23年は円安yearとして記憶される?
23年 年始は1ドル127円で始まったドル円相場。
一時152円台に迫るところまで円安が進行しましたが、年末は141円台で終わりました。
23年の半ば以降は140円台を切る場面はほとんどなく、23年の平均は1ドル=140円台となり「23年は歴史的な円安の年だった」と記憶されることでしょう。
また、円はユーロなど他の通貨に対しても弱含みで、通貨の総合的な実力を示す「日経通貨インデックス」では年間の騰落率が、G10通貨と呼ばれる主要通貨のうち3年続けて最下位でした。
24年は、アメリカの利下げ憶測もあり、緩やかに円高が進むとの見方が大半です。
円安で訪日観光客が増え、マンションを購入する外国人も増えた?
円安が続けば、海外に出かける際には不利となりますが、逆に訪日外国人観光客には「おいしい」状況になります。
23年後半は、新型コロナウイルス第5類への移行など、ほぼ外国人観光客の全面的に以前と同じ状況に戻りましたが、それにしても大挙訪日観光客が増えたのは円安の影響も大きいことでしょう。
コロナ禍からの入国の解禁+円安により、観光客増だけでなく、不動産投資家の外国人も戻ってきました。
デベロッパーの方や不動産流通業の方に聞けば、首都圏や関西の大都市の新築マンションを購入するアジア各国の投資家の方々が増え、また台湾や香港の投資家は首都圏の賃貸住宅物件も盛んに購入しているようです。
アジアの投資が日本の不動産を買う理由
アジア各地の投資家が日本の不動産を購入するのは、「自国の不動産に比べて、日本の大都市の不動産の方が安いから」という理由もあるようです。
(財) 日本不動産研究所より23年11月29日に発表された「国際不動産価格賃料指数」を参考にして、「日本不動産の安さ」を見てみましょう。
同シンクタンクが公表する国際不動産価格賃料指数は、国際的な主要都市の不動産市場動向を調査するため、対象都市の調査物件について、価格・賃料を指数化したもので、各国の不動産価格ついて国際的な比較が可能です。

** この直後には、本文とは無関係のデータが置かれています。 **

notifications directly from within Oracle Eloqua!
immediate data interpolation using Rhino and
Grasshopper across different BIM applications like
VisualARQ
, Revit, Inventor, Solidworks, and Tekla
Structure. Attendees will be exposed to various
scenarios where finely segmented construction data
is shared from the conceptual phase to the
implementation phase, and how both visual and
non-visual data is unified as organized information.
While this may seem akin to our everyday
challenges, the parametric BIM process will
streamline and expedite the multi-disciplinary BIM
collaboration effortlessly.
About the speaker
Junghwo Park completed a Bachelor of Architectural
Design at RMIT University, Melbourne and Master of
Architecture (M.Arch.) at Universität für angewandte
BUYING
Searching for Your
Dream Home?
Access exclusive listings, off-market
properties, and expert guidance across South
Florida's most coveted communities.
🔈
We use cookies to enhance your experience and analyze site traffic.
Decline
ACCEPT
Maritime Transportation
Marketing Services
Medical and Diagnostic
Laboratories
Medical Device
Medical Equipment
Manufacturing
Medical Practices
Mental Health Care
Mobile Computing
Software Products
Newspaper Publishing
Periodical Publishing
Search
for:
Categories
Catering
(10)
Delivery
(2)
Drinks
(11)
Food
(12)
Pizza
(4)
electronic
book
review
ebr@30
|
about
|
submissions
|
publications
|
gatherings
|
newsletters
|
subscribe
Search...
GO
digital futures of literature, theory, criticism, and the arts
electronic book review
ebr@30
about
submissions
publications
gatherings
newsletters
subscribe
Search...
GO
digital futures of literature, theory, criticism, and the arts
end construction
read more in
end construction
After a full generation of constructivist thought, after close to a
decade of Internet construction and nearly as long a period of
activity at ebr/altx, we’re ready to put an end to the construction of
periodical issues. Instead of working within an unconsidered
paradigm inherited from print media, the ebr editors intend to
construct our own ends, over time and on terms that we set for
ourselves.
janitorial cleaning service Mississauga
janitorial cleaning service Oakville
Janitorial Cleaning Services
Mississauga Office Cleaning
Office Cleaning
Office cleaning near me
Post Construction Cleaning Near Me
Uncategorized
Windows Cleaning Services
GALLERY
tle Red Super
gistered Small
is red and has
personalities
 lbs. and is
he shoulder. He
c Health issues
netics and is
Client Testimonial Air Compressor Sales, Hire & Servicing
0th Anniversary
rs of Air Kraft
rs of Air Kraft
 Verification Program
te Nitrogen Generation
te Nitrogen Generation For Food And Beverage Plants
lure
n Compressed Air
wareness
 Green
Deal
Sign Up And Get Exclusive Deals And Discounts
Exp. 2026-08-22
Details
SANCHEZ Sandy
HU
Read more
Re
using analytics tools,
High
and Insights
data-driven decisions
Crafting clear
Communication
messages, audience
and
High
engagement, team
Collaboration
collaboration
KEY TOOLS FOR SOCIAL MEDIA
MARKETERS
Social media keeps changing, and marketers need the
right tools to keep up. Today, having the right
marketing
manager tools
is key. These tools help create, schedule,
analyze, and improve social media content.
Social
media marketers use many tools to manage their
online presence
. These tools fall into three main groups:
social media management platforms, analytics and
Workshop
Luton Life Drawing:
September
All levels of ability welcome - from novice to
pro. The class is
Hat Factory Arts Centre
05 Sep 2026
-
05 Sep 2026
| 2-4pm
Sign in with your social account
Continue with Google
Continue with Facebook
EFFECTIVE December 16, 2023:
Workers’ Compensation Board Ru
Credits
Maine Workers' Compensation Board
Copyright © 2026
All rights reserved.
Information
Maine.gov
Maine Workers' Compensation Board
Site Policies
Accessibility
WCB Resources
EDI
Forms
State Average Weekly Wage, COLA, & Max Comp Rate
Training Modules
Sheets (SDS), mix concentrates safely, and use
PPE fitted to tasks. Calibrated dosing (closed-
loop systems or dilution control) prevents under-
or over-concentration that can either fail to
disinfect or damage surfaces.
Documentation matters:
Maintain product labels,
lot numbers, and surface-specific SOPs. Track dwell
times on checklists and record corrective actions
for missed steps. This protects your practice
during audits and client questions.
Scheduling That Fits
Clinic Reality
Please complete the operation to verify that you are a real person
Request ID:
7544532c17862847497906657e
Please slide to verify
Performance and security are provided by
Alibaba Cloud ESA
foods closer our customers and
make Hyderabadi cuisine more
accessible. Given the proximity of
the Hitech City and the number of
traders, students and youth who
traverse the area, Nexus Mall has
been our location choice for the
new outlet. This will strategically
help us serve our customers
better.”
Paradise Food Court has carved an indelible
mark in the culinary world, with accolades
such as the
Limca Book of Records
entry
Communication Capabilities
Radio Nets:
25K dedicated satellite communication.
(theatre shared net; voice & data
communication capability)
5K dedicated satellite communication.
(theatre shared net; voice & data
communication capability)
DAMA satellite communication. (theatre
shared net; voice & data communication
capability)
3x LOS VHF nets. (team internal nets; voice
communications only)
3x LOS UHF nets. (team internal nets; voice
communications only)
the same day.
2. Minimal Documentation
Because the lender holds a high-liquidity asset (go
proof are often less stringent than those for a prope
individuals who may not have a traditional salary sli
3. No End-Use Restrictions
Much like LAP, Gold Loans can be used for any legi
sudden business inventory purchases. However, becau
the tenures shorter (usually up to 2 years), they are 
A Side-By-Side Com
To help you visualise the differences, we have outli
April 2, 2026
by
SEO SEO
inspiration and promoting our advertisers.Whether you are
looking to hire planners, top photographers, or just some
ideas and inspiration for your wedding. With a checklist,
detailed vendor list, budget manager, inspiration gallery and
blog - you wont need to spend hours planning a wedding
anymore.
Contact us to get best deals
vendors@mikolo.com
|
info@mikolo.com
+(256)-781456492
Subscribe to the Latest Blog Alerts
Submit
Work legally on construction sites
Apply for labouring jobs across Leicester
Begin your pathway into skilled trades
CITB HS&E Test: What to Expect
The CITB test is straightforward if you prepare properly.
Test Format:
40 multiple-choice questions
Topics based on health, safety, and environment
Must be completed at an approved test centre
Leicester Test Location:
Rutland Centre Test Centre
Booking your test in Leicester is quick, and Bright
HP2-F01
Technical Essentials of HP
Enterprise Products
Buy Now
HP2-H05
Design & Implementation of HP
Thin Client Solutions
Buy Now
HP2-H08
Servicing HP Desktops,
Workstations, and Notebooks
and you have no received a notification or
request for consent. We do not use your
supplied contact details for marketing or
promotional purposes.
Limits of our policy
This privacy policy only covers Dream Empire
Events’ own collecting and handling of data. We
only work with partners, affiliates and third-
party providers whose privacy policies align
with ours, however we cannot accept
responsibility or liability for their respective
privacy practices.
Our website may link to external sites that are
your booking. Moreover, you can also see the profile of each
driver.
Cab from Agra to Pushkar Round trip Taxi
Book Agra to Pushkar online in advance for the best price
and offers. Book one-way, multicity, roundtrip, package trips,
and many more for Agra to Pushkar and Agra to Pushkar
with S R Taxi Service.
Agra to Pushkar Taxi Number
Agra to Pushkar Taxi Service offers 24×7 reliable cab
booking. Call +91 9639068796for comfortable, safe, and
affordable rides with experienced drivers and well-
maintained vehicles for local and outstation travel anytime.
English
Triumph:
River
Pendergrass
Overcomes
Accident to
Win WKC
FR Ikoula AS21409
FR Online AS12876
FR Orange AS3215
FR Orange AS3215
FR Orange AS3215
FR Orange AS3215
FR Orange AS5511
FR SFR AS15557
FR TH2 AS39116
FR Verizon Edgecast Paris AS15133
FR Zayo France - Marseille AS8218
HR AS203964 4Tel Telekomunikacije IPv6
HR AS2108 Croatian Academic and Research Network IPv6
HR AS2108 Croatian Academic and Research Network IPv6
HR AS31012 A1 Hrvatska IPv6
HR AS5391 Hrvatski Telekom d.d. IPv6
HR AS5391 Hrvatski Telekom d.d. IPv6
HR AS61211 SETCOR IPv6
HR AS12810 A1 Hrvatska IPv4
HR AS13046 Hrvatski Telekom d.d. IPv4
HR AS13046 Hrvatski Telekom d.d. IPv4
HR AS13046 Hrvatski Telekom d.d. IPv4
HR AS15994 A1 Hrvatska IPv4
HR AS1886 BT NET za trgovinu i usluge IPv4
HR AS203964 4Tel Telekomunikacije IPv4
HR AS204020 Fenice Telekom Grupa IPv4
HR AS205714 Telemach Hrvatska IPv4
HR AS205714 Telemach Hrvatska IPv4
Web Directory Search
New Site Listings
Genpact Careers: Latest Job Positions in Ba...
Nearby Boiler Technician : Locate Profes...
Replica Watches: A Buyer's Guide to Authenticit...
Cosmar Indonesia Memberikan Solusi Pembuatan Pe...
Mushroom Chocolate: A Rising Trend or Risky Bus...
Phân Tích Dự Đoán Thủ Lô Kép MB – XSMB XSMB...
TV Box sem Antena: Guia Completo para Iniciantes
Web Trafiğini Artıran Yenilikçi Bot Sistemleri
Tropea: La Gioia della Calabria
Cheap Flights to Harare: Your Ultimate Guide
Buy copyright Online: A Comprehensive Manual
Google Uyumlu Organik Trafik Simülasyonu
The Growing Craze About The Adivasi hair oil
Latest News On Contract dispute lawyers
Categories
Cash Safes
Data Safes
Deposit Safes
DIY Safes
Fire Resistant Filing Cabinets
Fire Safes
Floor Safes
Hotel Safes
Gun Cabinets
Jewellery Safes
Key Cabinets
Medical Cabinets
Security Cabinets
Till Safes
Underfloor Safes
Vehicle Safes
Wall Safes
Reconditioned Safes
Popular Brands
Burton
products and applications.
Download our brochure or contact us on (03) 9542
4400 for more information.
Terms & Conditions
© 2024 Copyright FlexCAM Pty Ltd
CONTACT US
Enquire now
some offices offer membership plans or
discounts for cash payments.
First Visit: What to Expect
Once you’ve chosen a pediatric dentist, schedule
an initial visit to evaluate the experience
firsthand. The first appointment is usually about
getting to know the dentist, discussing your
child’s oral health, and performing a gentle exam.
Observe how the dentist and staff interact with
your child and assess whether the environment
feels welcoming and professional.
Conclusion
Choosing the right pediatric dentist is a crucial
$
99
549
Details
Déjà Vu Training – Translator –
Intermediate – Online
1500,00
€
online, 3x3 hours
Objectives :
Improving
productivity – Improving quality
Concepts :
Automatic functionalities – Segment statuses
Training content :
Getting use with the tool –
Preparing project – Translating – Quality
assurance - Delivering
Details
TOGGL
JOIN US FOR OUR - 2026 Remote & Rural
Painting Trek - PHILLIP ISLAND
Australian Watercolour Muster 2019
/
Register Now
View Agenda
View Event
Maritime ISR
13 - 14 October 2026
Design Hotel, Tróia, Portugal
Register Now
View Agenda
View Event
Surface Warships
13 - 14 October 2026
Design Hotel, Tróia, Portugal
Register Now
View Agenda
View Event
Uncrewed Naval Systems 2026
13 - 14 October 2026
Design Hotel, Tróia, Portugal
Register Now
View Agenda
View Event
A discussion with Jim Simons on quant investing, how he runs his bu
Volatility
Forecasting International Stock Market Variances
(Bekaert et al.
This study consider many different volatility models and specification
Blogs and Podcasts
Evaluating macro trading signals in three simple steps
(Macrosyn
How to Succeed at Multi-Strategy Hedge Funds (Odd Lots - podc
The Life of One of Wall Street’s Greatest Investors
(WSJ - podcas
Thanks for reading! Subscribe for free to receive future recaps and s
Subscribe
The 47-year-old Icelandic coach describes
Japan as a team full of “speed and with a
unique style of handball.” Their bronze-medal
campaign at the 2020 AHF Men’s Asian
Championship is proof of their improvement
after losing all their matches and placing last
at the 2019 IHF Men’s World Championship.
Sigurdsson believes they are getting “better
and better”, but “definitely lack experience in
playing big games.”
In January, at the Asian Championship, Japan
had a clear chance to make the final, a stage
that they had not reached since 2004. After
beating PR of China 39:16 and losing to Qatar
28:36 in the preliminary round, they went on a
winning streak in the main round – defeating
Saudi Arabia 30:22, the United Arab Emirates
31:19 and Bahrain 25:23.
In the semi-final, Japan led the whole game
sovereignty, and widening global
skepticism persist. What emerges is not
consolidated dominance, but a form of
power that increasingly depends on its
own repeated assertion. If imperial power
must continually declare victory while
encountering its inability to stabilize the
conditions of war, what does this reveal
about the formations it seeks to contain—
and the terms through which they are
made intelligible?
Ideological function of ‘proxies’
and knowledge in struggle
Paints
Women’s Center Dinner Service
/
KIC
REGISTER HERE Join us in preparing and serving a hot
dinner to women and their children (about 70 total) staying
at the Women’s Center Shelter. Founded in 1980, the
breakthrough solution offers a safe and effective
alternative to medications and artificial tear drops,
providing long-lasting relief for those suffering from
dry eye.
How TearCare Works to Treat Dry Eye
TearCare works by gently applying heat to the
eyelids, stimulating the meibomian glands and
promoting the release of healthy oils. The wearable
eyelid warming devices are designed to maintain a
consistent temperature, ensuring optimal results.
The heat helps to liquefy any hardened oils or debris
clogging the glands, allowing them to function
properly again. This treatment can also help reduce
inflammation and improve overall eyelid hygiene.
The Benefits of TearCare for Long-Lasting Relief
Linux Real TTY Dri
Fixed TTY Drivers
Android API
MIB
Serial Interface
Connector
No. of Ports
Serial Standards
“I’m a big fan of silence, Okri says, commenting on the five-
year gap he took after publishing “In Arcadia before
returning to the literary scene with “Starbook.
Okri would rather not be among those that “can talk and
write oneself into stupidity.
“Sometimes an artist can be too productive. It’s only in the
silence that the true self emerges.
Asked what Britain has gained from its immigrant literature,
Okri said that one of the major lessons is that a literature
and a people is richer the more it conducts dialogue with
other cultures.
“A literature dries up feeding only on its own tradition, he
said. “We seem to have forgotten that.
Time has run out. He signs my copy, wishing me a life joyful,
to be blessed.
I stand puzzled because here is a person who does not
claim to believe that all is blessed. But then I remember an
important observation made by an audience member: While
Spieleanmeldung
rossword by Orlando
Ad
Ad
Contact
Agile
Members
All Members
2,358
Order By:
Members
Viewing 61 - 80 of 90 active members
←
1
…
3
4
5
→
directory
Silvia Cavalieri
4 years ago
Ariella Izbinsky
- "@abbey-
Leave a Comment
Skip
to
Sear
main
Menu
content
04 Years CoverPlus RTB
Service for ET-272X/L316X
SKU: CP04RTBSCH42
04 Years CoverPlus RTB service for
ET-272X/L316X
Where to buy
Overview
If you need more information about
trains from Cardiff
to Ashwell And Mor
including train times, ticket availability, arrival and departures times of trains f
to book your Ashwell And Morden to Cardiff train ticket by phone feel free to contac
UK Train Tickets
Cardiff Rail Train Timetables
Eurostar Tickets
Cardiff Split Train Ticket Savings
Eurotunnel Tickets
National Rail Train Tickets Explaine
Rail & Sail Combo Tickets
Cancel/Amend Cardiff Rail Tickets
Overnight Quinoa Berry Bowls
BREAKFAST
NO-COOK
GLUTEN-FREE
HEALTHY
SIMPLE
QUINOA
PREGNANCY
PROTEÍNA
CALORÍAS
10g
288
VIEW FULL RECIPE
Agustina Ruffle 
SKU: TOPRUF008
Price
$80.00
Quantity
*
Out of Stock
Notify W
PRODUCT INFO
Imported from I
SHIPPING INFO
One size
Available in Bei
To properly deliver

グラフは、各都市の高級住宅を想定した際の、価格指数(1戸の専有面積あたりの分譲単価)と賃料指数(同賃料単価)です。(価格時点=23年10月での為替相場を反映)
まず、価格指数(赤グラフ)を見てみましょう。
東京は港区元麻布を想定しており、これを100とした数値です。
大阪は東京の67.5%の価格、北京のマンションは東京の約1.3倍、上海は1.6倍、香港は2.6倍、グラフにはありませんが台北は1.6倍、シンガポールは1.4倍、ソウルは86.5%となっており、世界の都市ランク(森ビル財団調査)では、ニューヨーク、ロンドン、パリに次いで4位にランクされている東京は、円安の影響も大きいと思いますが、こうしてみればかなり安いことが分かります。
ただ、前回(23年4月)調査よりも東京は+1.2%、大阪は+2.7%となっており、日本の2都市が調査対象地域15都市の中で最も変動率が高い結果となりました。
地価や建築費の上昇が指数にも反映されたと思われます。
特に大阪府は、海外投資家からの投資熱が高いと言われています。
円安という好条件の下、2025年の大阪万博やカジノを含むIR(統合型リゾート)の開業を控えていることへの期待感も後押ししています。
次に賃料指数(青グラフ)を見ていきましょう。
同じく東京都港区元麻布を100としています。大阪は、東京と比べて価格は67.5ですが、賃料は93.8とあまり変わらない状況です。
こうみれば、大阪でのマンション購入は「割安感」が感じられます。
また、北京・上海も東京に比べて賃料はかなり割安感があります。所有するのは高いけれど、借りるのは安いという状況です。
現在は円安が後押しをしていることで、海外投資家からの投資熱が高まっています。
24年は、多少円高方向へ進むことが予想されていますが、こうしたデータをみれば「割安感」のある日本の不動産を購入するアジアの各国の投資家の熱狂はしばらく続くでしょう。